Enunciado →
En el texto sobre el nombre de los cargos, ¿a qué candidatos termina atrayendo un puesto titulado «Gerente Comercial» que no tiene equipo a cargo ni decisiones estratégicas?

Fragmento del texto →
+ + +
¿Por qué es importante definir bien el nombre de un cargo?

En reclutamiento, pocas cosas parecen tan simples —y son tan decisivas— como ponerle el título correcto a un cargo. El nombre no solo atrae o aleja candidatos, también moldea expectativas internas, refleja tu marca empleadora y puede impactar directamente en la retención.
Un error común es pensar que “da lo mismo cómo lo llamemos, total las funciones están descritas”. La realidad es que el título es la primera carta de presentación: si no conecta con el mercado o no refleja lo que realmente harás, puedes perder al talento correcto.
Consecuencias de un título mal definido
- Cuando el nombre del cargo no calza con la realidad, los problemas aparecen rápido:
- Expectativas desalineadas: candidatos que entran pensando que tendrán liderazgo o estrategia y descubren que el rol es 100% operativo.
- Rotación temprana: si el título promete más de lo que entrega, la frustración será inmediata.
- Confusión interna: equipos que no saben a quién reportar o qué esperar de esa posición.
- Poca atracción de talento: profesionales con el perfil ideal pueden no postular porque el título no les hace sentido.
Ejemplos de títulos que confunden al mercado
- “Gerente Comercial” → pero sin equipo a cargo ni decisiones estratégicas. Termina atrayendo a candidatos sobrecalificados.
- “Business Development Manager” → en una empresa 100% local y tradicional. Puede sonar moderno, pero confunde a perfiles que sí cumplen el rol y no están familiarizados con el término.
- “Analista Estratégico” → cuando en la práctica las funciones son operativas. Se atraen candidatos equivocados y se genera decepción.
- “Ejecutivo Junior con 10 años de experiencia” → una contradicción que ahuyenta talento y afecta tu credibilidad como empleador.
Definir bien el nombre de un cargo no es un detalle administrativo: es una decisión estratégica. El título correcto atrae a los candidatos que buscas, alinea expectativas desde el día uno y refuerza la imagen de tu organización frente al mercado.
Al final, un buen nombre no solo describe lo que harás: también determina cómo te verán dentro y fuera de la empresa.
+ + +
Datos →

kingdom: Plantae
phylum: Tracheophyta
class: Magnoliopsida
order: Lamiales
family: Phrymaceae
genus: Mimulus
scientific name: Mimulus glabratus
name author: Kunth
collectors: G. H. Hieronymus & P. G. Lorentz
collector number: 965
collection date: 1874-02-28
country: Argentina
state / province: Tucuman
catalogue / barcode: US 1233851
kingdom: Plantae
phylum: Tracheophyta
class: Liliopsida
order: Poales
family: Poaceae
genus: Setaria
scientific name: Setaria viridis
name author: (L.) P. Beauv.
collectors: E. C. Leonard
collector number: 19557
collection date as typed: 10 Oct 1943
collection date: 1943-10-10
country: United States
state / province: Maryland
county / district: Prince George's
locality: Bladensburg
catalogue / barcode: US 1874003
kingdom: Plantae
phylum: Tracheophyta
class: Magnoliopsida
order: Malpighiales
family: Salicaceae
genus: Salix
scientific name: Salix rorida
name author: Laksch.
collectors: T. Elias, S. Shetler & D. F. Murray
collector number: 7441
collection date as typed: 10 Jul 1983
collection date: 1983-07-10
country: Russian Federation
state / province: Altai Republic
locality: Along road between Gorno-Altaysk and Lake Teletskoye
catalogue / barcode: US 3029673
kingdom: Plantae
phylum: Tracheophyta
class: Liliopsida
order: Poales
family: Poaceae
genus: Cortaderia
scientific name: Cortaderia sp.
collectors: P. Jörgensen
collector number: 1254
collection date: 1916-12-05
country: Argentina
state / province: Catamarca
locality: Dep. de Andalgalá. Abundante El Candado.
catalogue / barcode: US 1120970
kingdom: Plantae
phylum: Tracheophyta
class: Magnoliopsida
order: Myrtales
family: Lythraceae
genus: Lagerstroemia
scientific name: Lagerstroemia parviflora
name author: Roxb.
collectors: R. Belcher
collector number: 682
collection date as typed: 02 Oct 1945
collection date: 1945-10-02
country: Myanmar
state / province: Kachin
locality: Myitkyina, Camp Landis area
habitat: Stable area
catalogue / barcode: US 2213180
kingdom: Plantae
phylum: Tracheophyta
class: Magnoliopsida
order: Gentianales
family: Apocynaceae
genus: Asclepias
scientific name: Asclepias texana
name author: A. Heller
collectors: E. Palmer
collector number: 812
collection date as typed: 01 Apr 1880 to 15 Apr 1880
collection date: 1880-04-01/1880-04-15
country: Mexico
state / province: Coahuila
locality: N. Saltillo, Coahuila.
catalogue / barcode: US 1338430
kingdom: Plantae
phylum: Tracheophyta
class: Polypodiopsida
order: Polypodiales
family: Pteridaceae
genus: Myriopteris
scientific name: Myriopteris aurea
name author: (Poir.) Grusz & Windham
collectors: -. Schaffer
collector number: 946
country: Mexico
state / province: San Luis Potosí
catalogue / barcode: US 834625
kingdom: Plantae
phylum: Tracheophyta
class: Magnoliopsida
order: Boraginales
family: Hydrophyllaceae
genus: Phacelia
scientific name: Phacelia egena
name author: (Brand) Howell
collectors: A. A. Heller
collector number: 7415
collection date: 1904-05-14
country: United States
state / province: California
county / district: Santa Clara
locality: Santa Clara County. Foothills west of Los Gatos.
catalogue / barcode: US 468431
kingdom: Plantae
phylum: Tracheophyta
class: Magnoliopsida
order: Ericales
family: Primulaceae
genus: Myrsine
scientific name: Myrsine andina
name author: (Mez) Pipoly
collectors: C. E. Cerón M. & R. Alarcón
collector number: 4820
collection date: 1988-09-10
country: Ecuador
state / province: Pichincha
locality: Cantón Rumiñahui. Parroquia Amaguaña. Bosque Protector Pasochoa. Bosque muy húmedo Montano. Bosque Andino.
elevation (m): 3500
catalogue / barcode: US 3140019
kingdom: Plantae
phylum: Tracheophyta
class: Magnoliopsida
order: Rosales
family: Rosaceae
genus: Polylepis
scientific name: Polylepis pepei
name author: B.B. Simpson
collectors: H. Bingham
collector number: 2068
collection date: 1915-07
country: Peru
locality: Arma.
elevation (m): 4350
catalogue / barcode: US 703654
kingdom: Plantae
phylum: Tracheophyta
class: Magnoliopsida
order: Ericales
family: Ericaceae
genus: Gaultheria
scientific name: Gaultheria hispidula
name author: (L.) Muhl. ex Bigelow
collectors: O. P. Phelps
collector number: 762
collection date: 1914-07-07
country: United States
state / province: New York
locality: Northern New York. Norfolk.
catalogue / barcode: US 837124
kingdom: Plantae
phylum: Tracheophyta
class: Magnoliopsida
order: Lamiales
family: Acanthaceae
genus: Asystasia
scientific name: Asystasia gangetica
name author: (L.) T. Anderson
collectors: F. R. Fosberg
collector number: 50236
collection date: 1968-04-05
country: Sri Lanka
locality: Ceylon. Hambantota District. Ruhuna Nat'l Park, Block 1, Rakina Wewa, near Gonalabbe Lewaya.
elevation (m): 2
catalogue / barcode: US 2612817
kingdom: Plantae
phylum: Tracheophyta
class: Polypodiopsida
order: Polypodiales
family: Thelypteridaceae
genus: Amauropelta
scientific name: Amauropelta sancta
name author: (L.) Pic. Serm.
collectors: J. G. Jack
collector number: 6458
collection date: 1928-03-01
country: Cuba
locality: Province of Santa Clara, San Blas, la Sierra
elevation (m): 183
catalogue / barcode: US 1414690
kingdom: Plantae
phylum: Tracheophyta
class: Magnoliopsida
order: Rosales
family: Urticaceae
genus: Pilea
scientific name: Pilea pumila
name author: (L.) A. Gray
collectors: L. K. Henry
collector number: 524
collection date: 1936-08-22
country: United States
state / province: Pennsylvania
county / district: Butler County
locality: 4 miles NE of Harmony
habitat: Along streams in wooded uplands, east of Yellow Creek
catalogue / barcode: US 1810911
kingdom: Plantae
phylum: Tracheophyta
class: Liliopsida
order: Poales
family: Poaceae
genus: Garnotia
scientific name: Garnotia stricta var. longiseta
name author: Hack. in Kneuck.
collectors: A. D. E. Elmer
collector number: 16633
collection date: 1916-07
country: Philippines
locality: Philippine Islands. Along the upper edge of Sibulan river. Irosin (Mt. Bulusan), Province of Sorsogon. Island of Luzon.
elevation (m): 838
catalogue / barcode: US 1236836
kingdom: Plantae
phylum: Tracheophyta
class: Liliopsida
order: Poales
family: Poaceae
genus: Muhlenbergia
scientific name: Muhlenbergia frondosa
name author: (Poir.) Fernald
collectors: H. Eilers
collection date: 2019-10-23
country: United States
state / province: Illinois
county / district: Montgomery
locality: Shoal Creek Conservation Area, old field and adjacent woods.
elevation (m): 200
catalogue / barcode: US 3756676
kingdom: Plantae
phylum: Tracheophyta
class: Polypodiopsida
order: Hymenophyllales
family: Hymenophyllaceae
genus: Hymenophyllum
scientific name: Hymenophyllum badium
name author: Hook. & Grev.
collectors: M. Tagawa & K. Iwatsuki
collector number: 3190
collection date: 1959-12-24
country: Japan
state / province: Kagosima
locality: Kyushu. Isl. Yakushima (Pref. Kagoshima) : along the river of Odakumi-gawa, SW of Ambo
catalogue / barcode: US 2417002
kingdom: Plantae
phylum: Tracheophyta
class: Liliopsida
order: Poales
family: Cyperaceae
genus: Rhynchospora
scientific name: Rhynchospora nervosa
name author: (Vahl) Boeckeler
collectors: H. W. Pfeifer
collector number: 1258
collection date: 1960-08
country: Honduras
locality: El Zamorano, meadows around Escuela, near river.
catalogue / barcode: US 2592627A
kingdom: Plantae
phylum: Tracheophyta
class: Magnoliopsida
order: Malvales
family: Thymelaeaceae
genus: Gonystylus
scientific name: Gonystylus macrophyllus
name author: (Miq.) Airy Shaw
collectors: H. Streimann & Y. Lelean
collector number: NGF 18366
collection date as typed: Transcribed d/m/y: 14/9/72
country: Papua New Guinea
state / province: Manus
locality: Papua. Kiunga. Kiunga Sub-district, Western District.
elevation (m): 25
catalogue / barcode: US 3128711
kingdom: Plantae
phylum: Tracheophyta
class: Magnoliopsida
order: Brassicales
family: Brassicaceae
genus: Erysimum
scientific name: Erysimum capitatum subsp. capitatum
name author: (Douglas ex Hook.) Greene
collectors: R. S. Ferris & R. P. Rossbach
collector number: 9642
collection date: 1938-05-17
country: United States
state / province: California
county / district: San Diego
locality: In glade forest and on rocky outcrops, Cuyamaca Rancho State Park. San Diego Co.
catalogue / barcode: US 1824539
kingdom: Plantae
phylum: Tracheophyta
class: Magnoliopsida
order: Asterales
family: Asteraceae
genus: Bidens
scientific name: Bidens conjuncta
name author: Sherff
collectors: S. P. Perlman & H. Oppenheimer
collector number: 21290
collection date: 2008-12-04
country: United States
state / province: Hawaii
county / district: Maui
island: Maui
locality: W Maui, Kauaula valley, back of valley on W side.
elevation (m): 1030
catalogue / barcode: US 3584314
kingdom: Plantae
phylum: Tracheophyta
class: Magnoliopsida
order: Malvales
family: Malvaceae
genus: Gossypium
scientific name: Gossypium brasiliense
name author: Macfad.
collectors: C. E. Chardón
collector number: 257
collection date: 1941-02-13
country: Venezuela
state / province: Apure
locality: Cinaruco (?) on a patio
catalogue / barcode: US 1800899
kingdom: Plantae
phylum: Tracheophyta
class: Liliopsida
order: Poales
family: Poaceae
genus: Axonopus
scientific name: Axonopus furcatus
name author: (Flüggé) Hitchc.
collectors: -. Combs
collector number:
+ + +
Respuesta →
A candidatos sobrecalificados.